“Power corrupts, and absolute power corrupts absolutely.” – Lord Acton
It’s been a long time since I’ve seen the county commission in action, but I went to the meeting on Jan. 31 to see how the latest airport authority hoopla would fall out. At issue was chairman Danny Yearwood’s veto of commissioner Ben Hendrix’s re-appointment of Don Holliday to the authority.
There’s been a lot of “he said, she said” floating around about the chairman’s veto being personal, not political, and about how Holliday’s going to bring commercial airlines and big freight planes to the airport, so I thought it might be an interesting meeting; I was right. First off, Yearwood announced he wants to dissolve the airport authority – Boom! just like that. No discussion of how that’s done or why he thinks it’s important, except “it’s in the best interest of Barrow County.”
That seems like more of a blanket statement than an actual reason, but to be fair to the chairman, it is also one of his favorite phrases. The voice of reason spoke up with commissioner Isaiah Berry’s suggestion to revisit the matter after some research has been done.
Next comes the discussion of Yearwood’s veto of Holliday, during which Hendrix accused the chairman of “acting on personal feelings,” “playing politics,” and “seeking to have his way.” True, possibly, but not a very flattering light to cast on our county and its leadership.
Then came the chewing over of the notion that it is “an affront to the idea that majority rules” for the chairman to veto an authority appointment that was approved by four of the six members of the board.
I’m going to have to agree with that point. After all, as commissioner Steve Worley pointed out, “It’s a sad day when, for the first time in (local) history, a volunteer position is being vetoed.”
Worley went on to say several times that the commission has more important things to do than “haggling over volunteer people serving on a board.” He told the commission his “plate is full,” and he doesn’t “want to take over the (airport) authority….There’s too much personal agenda going on.” Amen, Mr. Worley, amen.
But the real “Amen!” moment came when Berry took the floor and in his big, booming voice, told the board, “We need to quit bickering! What have we done in this county that’s worth a damn in the past two years?...I’m sick of it, absolutely sick of it!”

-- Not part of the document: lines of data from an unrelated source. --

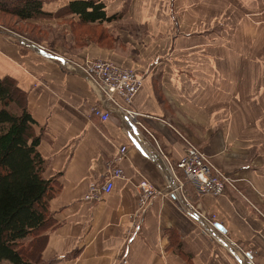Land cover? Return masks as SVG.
<instances>
[{
	"label": "crops",
	"instance_id": "obj_1",
	"mask_svg": "<svg viewBox=\"0 0 264 264\" xmlns=\"http://www.w3.org/2000/svg\"><path fill=\"white\" fill-rule=\"evenodd\" d=\"M40 1L44 16L20 19L0 10L16 26H26L19 32L0 23V79H10L24 94L40 136L36 150L44 161L43 177L57 187L48 202L53 223L39 235L45 237L42 248L29 247L28 253L35 252L30 263L244 264L243 253L250 252L254 264H264V40L259 34L246 64L232 56L236 43L229 39L238 30L248 44V27L264 31V0H93L111 19L104 26L129 20L145 32L147 43L134 59L86 39L84 46L76 44L82 22L66 6L86 0ZM62 46L81 47L73 55L66 52L70 59L86 55L143 79L133 107L146 115L138 121L153 138L139 126L133 139L114 114L106 122L91 116L98 100L88 80L48 54ZM181 137L236 179L237 191L226 189L216 198L197 197L190 184L184 193L190 205L214 217L221 227L217 234L238 249L203 234L166 188L170 167L183 156ZM121 147L126 153L117 157ZM110 161L124 179H115L100 201H84L89 187L105 179ZM143 180L168 195L151 201L131 238L136 187Z\"/></svg>",
	"mask_w": 264,
	"mask_h": 264
},
{
	"label": "trees",
	"instance_id": "obj_2",
	"mask_svg": "<svg viewBox=\"0 0 264 264\" xmlns=\"http://www.w3.org/2000/svg\"><path fill=\"white\" fill-rule=\"evenodd\" d=\"M66 9L83 24L111 20L93 0L73 1ZM0 10L20 19L45 15L40 0H0ZM33 125L24 94L10 79H0V264H32L35 252L28 253L29 247L40 250L45 237L39 235L53 223L48 202L57 187L43 177L44 161L36 150L40 136ZM28 237L34 239L25 246Z\"/></svg>",
	"mask_w": 264,
	"mask_h": 264
},
{
	"label": "built area",
	"instance_id": "obj_3",
	"mask_svg": "<svg viewBox=\"0 0 264 264\" xmlns=\"http://www.w3.org/2000/svg\"><path fill=\"white\" fill-rule=\"evenodd\" d=\"M38 48L45 51L41 46ZM48 54L56 57L66 71L79 72L88 80L98 100L97 104L91 108V116L101 122H106L110 119V115L114 114L122 121L126 133L133 139L137 138L136 132L139 126L146 131L149 137L153 138L138 121V118H145L146 115L133 107L134 97L143 85V79L134 70H127L102 60L83 59L82 61H75L53 51L48 52ZM181 139L184 143L183 156L175 163L174 167H170L172 182L166 188L171 195L181 200L184 215L198 223L203 234L209 236L222 247L227 248L229 245L231 249L236 248L235 244L227 241L221 234H217L214 217L190 205L184 193V186L190 184L193 186L197 197L216 198L222 195L226 189L237 191L236 179L215 166L211 158L197 146L184 137ZM125 153L126 147H121L117 157H123ZM177 171L181 173L182 178ZM115 179H124L123 171L113 161L107 162L105 179L89 187L83 197L84 201L88 203L100 201L105 195L111 193ZM167 195V192L156 189L146 180L139 183L136 187V212L130 217L131 229L128 235H131V238L140 227L141 213L151 201L155 197ZM243 256L244 264H254L250 252H244Z\"/></svg>",
	"mask_w": 264,
	"mask_h": 264
},
{
	"label": "rangeland",
	"instance_id": "obj_4",
	"mask_svg": "<svg viewBox=\"0 0 264 264\" xmlns=\"http://www.w3.org/2000/svg\"><path fill=\"white\" fill-rule=\"evenodd\" d=\"M3 14H5V13H3ZM14 21H15V19L11 18L8 15H0V23H4V24L10 25V26H14L17 31L24 32L26 29L25 28L26 26L25 27L22 25L16 26ZM255 24L257 25V23H255ZM106 26H104V24H102V23H97L96 25L83 24L82 23L81 25H79L77 27L78 30L75 32V34L77 36V38H75V40H77L76 44L78 43V44H81L84 46V44H85L84 41L86 39L87 41L97 43L99 48H103L106 50H113V51L117 50L118 53L121 54L124 58H127V59L133 58L134 59L138 55V51L142 49L143 44L147 43V40H145V32H141L139 25L134 24L133 22H131L129 20L124 21V23L121 22L120 24H117V26H115V25L113 27H111V26L106 27ZM236 29H238V28H236ZM248 30L249 31L245 33L248 36H251L250 38H248L249 39L248 44L241 42V39L243 38V36H241V33L238 32V30L235 33L233 30L232 36L230 34L229 39H231V42L236 43V47H233L230 50L232 53V56L236 57V61H241L240 59H244L243 61H245V58L247 59L246 61H248V59L253 56V53H255L254 52L255 50H254V48H252V46H253L252 44H253V42H255V40L257 38H259V34L261 37L263 36L262 39L264 40V35H263L264 31L260 32V33H258V31L252 32V31H250L251 28H249V27H248ZM79 35L83 36V38L81 40H79L80 39ZM43 36L50 38V36H48L47 32H45V31L43 32ZM132 38H133V40H132ZM126 39H128V41H126ZM124 42H126L127 45H129V46L124 47L122 45V43L124 44ZM243 44H246V47H243L242 46ZM49 50H51L55 53L61 54L62 56H65L67 58H70L67 56V53L73 55L74 52H79L82 49H81V47L62 46L61 49L53 47V48H49ZM64 52H65V55H63ZM260 55L264 56V47L261 50ZM83 57H84V59L96 60V59L90 58L89 56H86V55ZM75 61H77V60H75ZM246 64H247V62H246ZM233 66L236 68V64H233ZM238 66H241V65L238 64ZM245 66H246L245 64L242 65V67H245ZM11 111H17V110L11 108Z\"/></svg>",
	"mask_w": 264,
	"mask_h": 264
},
{
	"label": "water",
	"instance_id": "obj_5",
	"mask_svg": "<svg viewBox=\"0 0 264 264\" xmlns=\"http://www.w3.org/2000/svg\"><path fill=\"white\" fill-rule=\"evenodd\" d=\"M216 227H217L219 230L221 229V227H219V226H217V225H216Z\"/></svg>",
	"mask_w": 264,
	"mask_h": 264
}]
</instances>
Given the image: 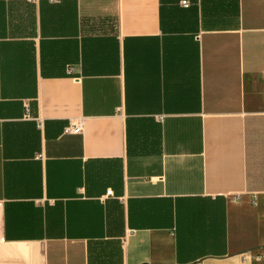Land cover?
Here are the masks:
<instances>
[{"label": "crops", "instance_id": "1", "mask_svg": "<svg viewBox=\"0 0 264 264\" xmlns=\"http://www.w3.org/2000/svg\"><path fill=\"white\" fill-rule=\"evenodd\" d=\"M263 72L264 0H0V264H264Z\"/></svg>", "mask_w": 264, "mask_h": 264}, {"label": "built area", "instance_id": "2", "mask_svg": "<svg viewBox=\"0 0 264 264\" xmlns=\"http://www.w3.org/2000/svg\"><path fill=\"white\" fill-rule=\"evenodd\" d=\"M182 4H186L185 1H182ZM261 80L263 81L264 84V72L261 74ZM71 132H80L81 131V125L79 124H75L73 125L72 128L69 129ZM106 194H112L111 189H107L106 190ZM263 197H264V193H263ZM2 206V201L0 200V207Z\"/></svg>", "mask_w": 264, "mask_h": 264}]
</instances>
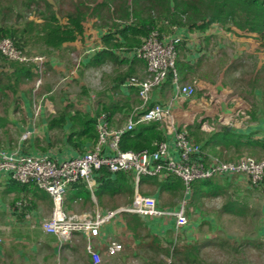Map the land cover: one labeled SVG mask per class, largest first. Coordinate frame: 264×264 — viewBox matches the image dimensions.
<instances>
[{
    "label": "trees",
    "instance_id": "1",
    "mask_svg": "<svg viewBox=\"0 0 264 264\" xmlns=\"http://www.w3.org/2000/svg\"><path fill=\"white\" fill-rule=\"evenodd\" d=\"M5 1L7 2L4 5L0 3V40L10 39L15 49L29 55H33L32 52L34 51L39 52L38 54L41 56L49 55L52 51H59L63 44L83 38L87 18H91L95 22H101V25H108V33L101 38V48L90 54L85 68L103 69L105 66H112L115 71L111 76L112 83H114L113 91L119 90L123 83L126 86V83L134 77V66L138 63L135 58L131 59V64H128L126 60L119 61L115 51L122 50L129 54L133 53L142 45L152 30H156L160 36H168L167 32H172L175 29L185 28L190 33H206L215 27L224 33H231L237 37L253 35L259 43V47L264 50V0H93L92 5L87 7L83 3L81 8H75L71 13L63 15L62 22H60L58 14L47 0H26L27 2L23 4L24 8L29 11V17L33 14L36 21L30 20L29 17L26 21L23 20V16L17 13V0ZM120 25H124L123 29L117 30ZM117 36L122 37L124 41H117ZM181 45L180 40L176 46L178 56L176 72L178 77L185 78L187 75L193 74L196 79L208 81L213 85L222 74L221 76L227 80L228 85L225 86L232 87L234 83H238L232 77L243 69L245 64L241 61L238 60V62L228 65L230 57L226 53L220 52L219 56L212 58L204 56L193 66H190L181 61V58H183ZM81 64H83L82 61ZM124 64L128 65V68L120 70ZM46 65L48 63L45 61L43 66L44 75H40L34 65L11 61L0 51V109H4V115H0V145L2 139L10 138L8 136L10 128L14 127L8 119V112H11L14 116L23 112L21 109L23 99L20 94H23L24 97L27 96L29 101L32 102L30 92L32 93L35 87L27 90L29 89L27 85L29 82L34 84L39 77L45 76ZM263 70L264 66L259 71L262 72ZM168 78L171 79V75ZM168 86L169 83L167 82L165 87L168 88ZM250 89H258V87L253 82ZM263 98L264 92L261 93V99ZM103 100V98H100L97 101L99 102V110L95 112L93 117H80L77 113L72 115L66 111L49 118L46 121L47 130L63 132L65 127L68 126L66 143L74 150L86 152V145L88 143L94 145L96 142V119L101 114L112 117L117 112L129 110L125 104L119 106L112 101L105 103ZM152 106L154 104H149L148 108ZM250 113L251 119H254V108ZM200 125L201 123H198L194 128H190L187 131V136L195 144H200L203 150H209L213 153L218 150L221 153L223 151L231 153L232 151L233 156L236 154V159L242 155L245 156L241 151L242 147L253 149L254 152L249 153H253L254 156L259 154V151L254 147L261 149L263 147L262 150H264V141H247L244 143L242 141L243 137L229 133L213 132L205 134L200 131ZM164 141L165 137L157 126L149 125L125 132L119 141V149L134 153L143 150L154 152L156 146ZM230 156L228 160H222H236H230L233 157ZM258 159L260 160V158ZM95 181L96 188L93 193L97 202L112 210L118 208V200L124 199L123 202H125L133 195L134 177L131 173L118 172L112 175L106 169H101L95 172ZM11 185L15 189L23 191L29 187L37 190L34 185H22L14 180L11 181ZM146 186L157 187L161 201L168 194L177 199H182L184 194L182 181L169 173L156 177L141 176L138 191L145 196L147 193L142 190ZM260 187L261 189L251 188L246 190L247 193L244 196H233V193L230 192L231 183L227 180L222 182L214 177L194 181L190 185L186 211H191L194 215V209L203 210L200 213L202 212L203 215L209 218V220H202L197 225L199 232H201L204 225L211 230L212 221L222 225L224 222L235 218L245 220L252 214L248 194L250 195V191L253 190L264 195V181ZM90 196L88 190L81 183L73 184L66 191L64 207L71 208L75 202L85 207L86 205L92 206ZM218 199L221 201L219 207L208 208L207 203ZM107 201H111L112 205L109 206ZM175 204L176 202H172L169 205L174 206ZM169 205L162 204V206ZM158 206L161 207L159 204ZM164 209L168 208L164 207ZM254 212L256 215L258 214L256 211ZM262 213L264 216V210ZM21 215L24 216V214ZM121 218L127 231L132 234L133 239L139 241L137 246H141L140 240L144 237L142 234L147 231L143 219L129 214H122ZM146 236L151 240L148 245L150 250L163 251L165 248L161 243H170L169 240L164 241V239H159L149 232ZM178 241L183 245L174 246L173 255L174 258L185 264H198L200 251L215 246V241L208 238L196 240L195 243L190 245L187 240L182 238ZM245 243L251 245L254 242L248 240ZM215 244L217 245V243Z\"/></svg>",
    "mask_w": 264,
    "mask_h": 264
},
{
    "label": "crops",
    "instance_id": "2",
    "mask_svg": "<svg viewBox=\"0 0 264 264\" xmlns=\"http://www.w3.org/2000/svg\"><path fill=\"white\" fill-rule=\"evenodd\" d=\"M117 27V26H116ZM124 25H120L117 30L123 29ZM84 35L83 38L77 39L74 42L65 43L60 47L59 51H52L49 55H43L46 63L48 65L45 66V75H56L60 73V70H69V68L73 67L74 60L72 55L78 54V60L82 61L83 68L88 72H102L104 74L103 69H92L85 68V64L90 58V54L94 51H98L101 48V38L106 35L108 32V25H84ZM114 30V28H113ZM112 30V31H113ZM169 38H180L181 40V50L183 51V58L181 61L184 63L193 66L198 60L202 57H216L217 52L221 50H226L230 47L234 51H231L232 61H241L243 64H247L246 60L251 59V50H255L259 43L256 41L253 35L246 36H235L231 33H224L219 28H211L206 33L194 32L190 33L187 29H175L172 32H167ZM117 41H124L123 38H119L117 36ZM240 47V48H239ZM249 53L246 55V53ZM253 52V51H252ZM40 55V54H35ZM115 55L119 61L126 60L128 64H131L134 58L133 53H127L122 50H116ZM178 57V56H177ZM136 59V58H135ZM258 59V57H256ZM135 64L134 68V77L137 79H144L146 77L145 73V64L142 61ZM259 66V65H258ZM62 68V69H61ZM107 68L111 69V73H106L104 78L107 82V88L102 92L100 98H103V102L109 103L114 102L119 106L125 104L129 110H124L122 112L115 113L112 117H108L106 114V118L111 129H117L123 127L129 116L132 115L135 111H138L139 107V99L137 88L124 86L123 84L119 88V90L113 91L114 83H112L111 76L115 73L112 66H108ZM128 65H122L120 70L127 69ZM62 72V71H61ZM44 73V72H43ZM61 74V73H60ZM44 75V74H43ZM222 75V74H221ZM219 76L218 80L215 84H211L208 81L198 80L193 74L187 75L185 78L180 76L178 77L179 82L181 84H199L202 85L204 90H215V86L220 84L222 81L227 83L226 78L224 79L222 76ZM44 80V76L42 77V81ZM169 83L168 88L165 87L166 83ZM163 85L154 89L151 93V101L149 104H160L164 105L168 102H173L172 107V124L173 130H182L188 131L190 128H194L198 123L200 125V131L204 133L203 127L205 126V118H213L214 113H208V107L206 102L192 104L194 99L198 98V96H194L190 99H184L179 97L176 93V88L173 85L171 79L167 78L163 83ZM43 87L42 85L35 89L34 91L39 90ZM214 87V88H213ZM232 87L228 86H220V88H216V90H221L226 94H233ZM234 89V88H233ZM243 89V88H242ZM219 90V92H220ZM258 89L251 90L249 88L250 95L257 96ZM52 94L54 91H49ZM47 92V93H49ZM242 94H246L245 91L241 92ZM209 94V93H206ZM45 94L41 96L42 98L36 101H29V98L24 97L23 94H20L23 99L21 109L23 112L18 113L17 116H14L11 112H8V119L13 123L14 127L10 128L9 135L10 138L2 139V143L0 148L4 149L6 152H18L23 155H32V156H40V155H48L53 159L64 160L67 158H72L76 156H80L85 152H79L74 150L66 143V135L68 134V126L65 127L63 132H58L56 130L48 131L46 128V121L49 118L55 117L59 113L70 112L72 115L77 113L80 117L83 116H91L93 117L95 112L99 110V102H96L94 106L86 105L82 106L83 108L77 109V106L70 105L69 103L56 104L55 102L46 101ZM108 96V97H107ZM98 99V100H99ZM202 99V98H201ZM204 99V98H203ZM97 100V101H98ZM128 101V103H127ZM205 101V99H204ZM101 102V103H103ZM127 103V104H126ZM226 103V102H225ZM219 103V111H221L219 118L224 119V126H228L230 128L229 134L237 135L243 137V142L247 141H264V126L253 125V127H242L244 119L241 116L246 115V118H249L252 108L255 110L256 119L257 114H264L263 107H261L258 103L261 104V101L257 100L255 107L253 105L246 107L245 101L237 95H233L230 97L229 104ZM247 103V102H246ZM249 111H247L245 108ZM261 108V109H260ZM206 110V111H205ZM262 110V111H261ZM132 111V112H131ZM204 112V113H203ZM203 114V115H202ZM218 115V114H217ZM251 119V117H250ZM251 119V120H254ZM97 120V119H96ZM207 120V121H209ZM264 123V120L261 121ZM157 126V128L162 132L165 137V141L169 145L170 156L174 159L178 158V155L174 149V139H173V130H166L164 125L160 124H151ZM220 125V124H219ZM149 126V125H147ZM18 132V133H14ZM30 132V136L22 140L21 136ZM215 132H217L215 130ZM58 133H60V140H57ZM219 133V132H217ZM1 134V133H0ZM51 134V135H50ZM57 135V136H56ZM247 138V139H246ZM54 142V143H53ZM37 143V144H36ZM200 145V144H199ZM93 145L87 144L86 149L89 151ZM201 146V145H200ZM246 149V147H242V149ZM202 149V146H201ZM218 150V148H217ZM86 151V152H87ZM203 154L211 155V156H219L222 158L223 155L224 160H228L230 155L233 156L234 153L225 152L223 153L216 151L211 152L209 150H203ZM227 154V155H226ZM245 154V153H243ZM65 155V156H63ZM239 156V155H238ZM236 154L230 159H236ZM264 159V151L257 156L255 159L259 160ZM217 179L224 182L231 183V186H237V184L241 181H245L246 190H250L251 187L247 179L244 176L233 175L226 177H217ZM11 177L9 174L5 172H0V264H93L91 260V256L85 252V240L84 237L79 233H74L70 240L66 242H60L58 238L54 235L47 234L43 232L40 228V223L49 218L52 211V202L49 195L39 189L35 190L33 188H26L25 191L21 189H15L11 185ZM235 182V183H234ZM17 183V182H16ZM139 183V182H138ZM133 187L134 182H133ZM260 188V187H259ZM144 192L147 193L146 196H150L155 198L159 205L161 206L162 202L158 195L157 187H143ZM89 192V191H88ZM134 193V191H133ZM141 193V192H140ZM91 195V194H90ZM133 196V195H132ZM91 198L92 206H87L83 208L80 213H74L73 208L74 205H81L80 203H76L71 208L64 207V211L67 214H81L85 212H93L95 208H100L101 210H112L107 208L105 205H100L95 196ZM184 194L182 195L183 200ZM24 199L28 203L27 212L29 213V218L27 219L25 216L22 217L21 213H18L14 209V204L17 200ZM132 199V198H131ZM80 201V200H79ZM120 201V200H118ZM30 203V204H29ZM177 203V202H176ZM179 205L175 204L174 206H161L165 208H177ZM82 206V205H81ZM89 207V208H88ZM118 207H121L120 204ZM32 210H31V209ZM217 208V207H215ZM80 209V208H79ZM194 216L198 215V218L201 217L202 220H209L208 217L200 216L197 209L193 210ZM23 214V213H22ZM145 222L148 232L157 236L159 239H164V241L170 240L171 238H182L184 240L193 239L195 236L193 235V231H190V226H194L197 228V225L188 224L176 232L174 222L172 223L171 229H156L157 231H151V227L156 225V221H153L152 218H143ZM158 220V219H157ZM189 220V218H188ZM4 222L5 226H1V223ZM153 222V223H152ZM191 226V228H192ZM156 227V226H155ZM174 233H173V232ZM169 232V233H168ZM192 233V234H189ZM172 235L174 237H172ZM176 235V237H175ZM116 241L120 244L124 245L125 243H133V247H137L138 241L133 239L131 233H129L124 225L123 219L120 217L110 224L104 226L100 230L99 237L94 239V247L96 252L101 256L102 261L100 264H117V261L122 258L125 262L124 264H130V257H134L135 255L130 256L126 254L125 248L123 252L118 254L115 257H108L106 254L108 241ZM129 241V242H128Z\"/></svg>",
    "mask_w": 264,
    "mask_h": 264
},
{
    "label": "built area",
    "instance_id": "3",
    "mask_svg": "<svg viewBox=\"0 0 264 264\" xmlns=\"http://www.w3.org/2000/svg\"><path fill=\"white\" fill-rule=\"evenodd\" d=\"M179 42L180 38L160 36L156 30L149 33L142 45L133 52L134 58L144 62L146 77L142 80L132 77L126 83V86L137 88L140 101L138 113L135 111L129 116L127 123L117 129H111L106 115L101 114L96 120V142L84 154L58 160L48 155H23L14 151L6 152L0 148V172L9 174L11 179L19 184L34 185L49 195L52 211L49 218L40 223L41 230L56 236L60 242L70 240L74 233L81 234L85 240V252L91 256L93 264H100L102 261L95 250L94 239L99 237L102 227L120 218L122 214L143 218H170L178 232L188 224L187 198L190 195V185L194 181L239 175L244 176L253 188H259L264 181V159L241 156L233 161H224L219 156L203 154L201 146L188 138L186 131L173 130V102L155 104L148 108L152 91L160 87L170 75L179 97L190 99L196 95L195 85L181 84L177 76L176 46ZM0 51L11 61L34 65L38 73L43 74V56L29 55L15 49L13 42L8 38L0 40ZM41 85L42 78L39 77L35 88ZM151 124L164 125L166 130H173L177 159L170 156L166 141L159 143L154 152L143 150L134 153L119 149V141L125 132ZM218 124L224 125V119L219 120ZM216 125L214 124L211 130H215ZM29 136L30 132H26L21 139L25 140ZM101 169H106L112 175L118 172L133 174L135 188L131 202L114 210L103 211L95 208L93 212L67 214L63 204L67 189L73 184L81 183L94 197L95 172ZM164 173L178 177L183 183L184 198L176 209L161 208L155 198L138 191L141 176L156 177ZM14 209L29 218L26 200H17ZM123 249L122 244L110 240L106 254L108 257H115L122 253Z\"/></svg>",
    "mask_w": 264,
    "mask_h": 264
},
{
    "label": "rangeland",
    "instance_id": "4",
    "mask_svg": "<svg viewBox=\"0 0 264 264\" xmlns=\"http://www.w3.org/2000/svg\"><path fill=\"white\" fill-rule=\"evenodd\" d=\"M52 6L53 10L58 14V18H60V22L63 15H67L68 13H71L74 11L75 8H81V4L85 3V5L90 6L92 5L93 0H47ZM100 1V0H99ZM7 1L0 0L1 4H6ZM26 0H17V13H20L23 16V20L26 21L29 17V11H27L24 8ZM30 20H35L36 18L33 14L29 17ZM86 25H101V22H95L91 18H87ZM39 22V20H37ZM228 49L218 51L216 55L221 54L223 52L226 53L230 58L229 64H233L238 62L232 61L234 57H232V49L230 47H226ZM240 48V47H239ZM253 51V52H252ZM221 52V53H220ZM34 54H38L39 52L34 51L32 52ZM251 59H247L246 63L243 66V69L239 73L236 74V76L232 77V79H235L238 83H234V89L232 88L233 94H226L223 93V91L220 92L219 90H216V88H220V86L225 87L224 81H222L220 84L218 83L217 86H215V90H204L202 88V85L199 86V84H194L196 87V96L198 98L194 99V102L192 104L202 103L206 102L208 109V113L213 115V118L209 120V118H205V126L203 127L205 134H210L215 132V130H211V128H214V124L219 125V120H223L219 118V115L221 111H219V103H225L229 104L230 97L233 95H237V97H240L243 102L245 101L246 107L249 108V106L253 105L255 107V104L257 100L261 101V104L258 103L261 107L264 106V98L261 99V93L264 92V70L260 72L259 70H262V67L264 66V50H262L259 46L255 50H251ZM234 54V51H233ZM249 53L247 52L246 55ZM219 56V55H218ZM258 57V59H256ZM72 58L74 60L73 67L69 68V70H60V73L56 75H50L46 74L44 76L43 86L45 87L42 90V87L37 90L30 92V95L32 97V101L38 102L42 96L45 94H48L46 96V101L55 102L56 104H63L69 103L70 105H75L78 108H83L82 106L91 105L94 106L99 99L100 95L104 90L107 88V82L104 78L106 73H111L110 68H104V74L102 72H88L86 71L82 64L81 60H78V54L72 55ZM139 61V60H138ZM227 65V64H226ZM259 65V66H258ZM62 69V68H61ZM62 71V72H61ZM257 73H259L257 75ZM145 74V73H144ZM141 80V79H140ZM255 83V86L258 87L257 96H253V94L249 92V88L251 84ZM228 85L227 83H225ZM29 89L31 90L32 87H35V83L29 82L28 85ZM254 86V85H253ZM214 88V87H213ZM243 88V89H242ZM54 91L52 94L49 91ZM245 91L246 94H242L241 92ZM42 92V96H41ZM49 92V93H47ZM209 93V94H206ZM202 98V99H201ZM205 101H204V99ZM263 100V101H262ZM247 102V103H246ZM140 104V103H139ZM1 106V105H0ZM245 108V107H244ZM246 109V108H245ZM250 109V108H249ZM261 109V108H260ZM247 110V109H246ZM206 111V110H205ZM249 111V110H247ZM262 111V110H261ZM4 109H0V115H4ZM79 113V112H77ZM204 113V112H203ZM218 114V115H217ZM6 115V114H5ZM203 115V114H202ZM244 119V123L242 127H253V125L257 126H264V123L261 121L264 120V114L260 115L257 114L256 119L251 120L250 117L246 118V115L241 116ZM209 120V121H207ZM253 124V125H252ZM216 125V126H217ZM184 130V129H182ZM18 133V132H14ZM51 135V134H50ZM57 140H60V133L57 134ZM56 135V136H57ZM61 141V140H60ZM257 151L263 152V147L257 148L254 147ZM259 149V150H258ZM243 153H245V156H249L255 159V156L250 154L249 152H254L253 149H242ZM251 150V151H250ZM224 154V153H223ZM227 155V154H226ZM65 156V155H63ZM223 159V155H221ZM225 156V154H224ZM241 156V155H240ZM243 156V155H242ZM257 160V159H256ZM261 160V159H260ZM235 183V182H234ZM246 185L245 181H241L237 184V186H233L230 190V192L233 193V196H244L246 191ZM249 188V187H248ZM252 189H256L251 187ZM258 189H261L258 188ZM132 198V197H131ZM131 198L127 201L123 202L124 199L118 201V204L120 206H126L131 202ZM188 199V198H187ZM181 199L172 198L171 195H166V197L163 198L161 203L169 205L172 202H177L176 204L180 203ZM248 200L250 205L252 206V214L250 217L245 218V220L242 219H232L228 222H224V224L220 225L215 221H212V228L211 230L208 228V226L204 225L202 226L201 232L198 231L197 228L194 226H190V231H193V235L195 236L193 239H187L189 245L195 243L197 240H201L202 238H208L213 239L215 243V246L203 249L200 251L199 258H198V264H264V216L262 211L264 210V195L262 193L256 192L251 190L250 195L248 194ZM108 205H112L111 201H107ZM159 204V202H158ZM208 208L212 207H219L221 205L220 199L207 203ZM90 207V206H89ZM88 207V208H89ZM107 207V206H106ZM80 208V209H79ZM85 206L81 205H74L73 212L74 213H80L87 210H83ZM108 208V207H107ZM110 209V208H109ZM187 210V208H186ZM203 211V210H199ZM256 211L258 214L254 212ZM199 215L204 218L206 217L203 215V213H199ZM186 216L189 218L188 222L189 224H195L198 225L200 222H202V218L197 216H194L191 211H186ZM153 221H156V225H153L150 229L151 231H157L156 229H171L172 228V219L170 218H152ZM158 219V220H157ZM153 223V222H152ZM204 223V222H203ZM1 226H5L4 222L1 223ZM156 226V227H155ZM171 227V228H170ZM147 231L143 232V238H141L140 243L141 246H137L136 248L133 247V243H125L124 248L126 251V254L133 256L135 255L134 252H136V256L133 258L130 257V264H185L183 262H180L177 258H174L173 255V248L174 246L179 247L181 244L178 240L180 238H171L169 241L170 243H161L165 250L163 251H157L150 250L148 248L149 243H151V240L147 238ZM173 232V231H172ZM169 233V232H168ZM174 233V232H173ZM192 234V233H189ZM172 237H174L172 235ZM176 237V235H175ZM225 240L227 241L225 243ZM253 241L254 243L251 245H246L245 241ZM129 242V241H128ZM139 242V241H138ZM183 245V244H181ZM161 249V248H160ZM120 261H117V264H124V260L122 258Z\"/></svg>",
    "mask_w": 264,
    "mask_h": 264
},
{
    "label": "water",
    "instance_id": "5",
    "mask_svg": "<svg viewBox=\"0 0 264 264\" xmlns=\"http://www.w3.org/2000/svg\"><path fill=\"white\" fill-rule=\"evenodd\" d=\"M230 130V128L228 126H224V125H217L216 126V131L219 133H228Z\"/></svg>",
    "mask_w": 264,
    "mask_h": 264
}]
</instances>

It was very hard for me not to stand up and scream “Amen!’ at the top of my lungs, but I was sitting near the front and didn’t want to give the folks who think I’m “odd” any more to talk about.
Then the “larger issue,” as Hendrix described it, of veto power abuse came ‘round again, with Hendrix again making the point that a dangerous precedent would be set if the action of the majority could be undermined by a chairman’s veto and a minority.
The meeting officially moved into the realm of way too much drama when the chairman proclaimed, in a loud, fervent and quivering voice, “I am not going to withdraw my veto!”
He said there are folks who want him to change, but “I’m not going to change! I’ll never change!”
What kind of life philosophy is that? Let alone, leadership credo?
Things took an even wider turn towards crazy when the chairman started waving around a CD of past commission chairman Doug Garrison’s last meeting, held on Dec. 9, 2008, saying Garrison had said, “Our (the county’s) money problems are over – we’re going to sell the airport.” The last time I looked, it was 2011…Relevance, please?
I left the meeting feeling frustrated and flabbergasted. It’s clear all six of those commissioners and the chairman care deeply about our county, its citizens, and doing what’s right. It’s also clear that the lack of sensible, unemotional leadership being exercised by the chairman has polarized the commission to the point of being ineffective more often than not.
What impression would someone “not from ‘round here” have about Barrow County if attending that meeting had been part of their research into possibly moving their family, business or industry here?
I had a little Banty rooster once. His name was Napolean because of his size, beautiful plumage and bigger-than-he-was demeanor. He could out-crow my other, much bigger roosters and, with his little chest stuck out proudly, he could out-strut the finest of them.
The similarities between Napolean and Mr.Yearwood kept coming to mind as I watched that commission meeting unfold. There is a time and place to pick a fight, as even my little Napolean knew; when is our commission chairman going to learn the same?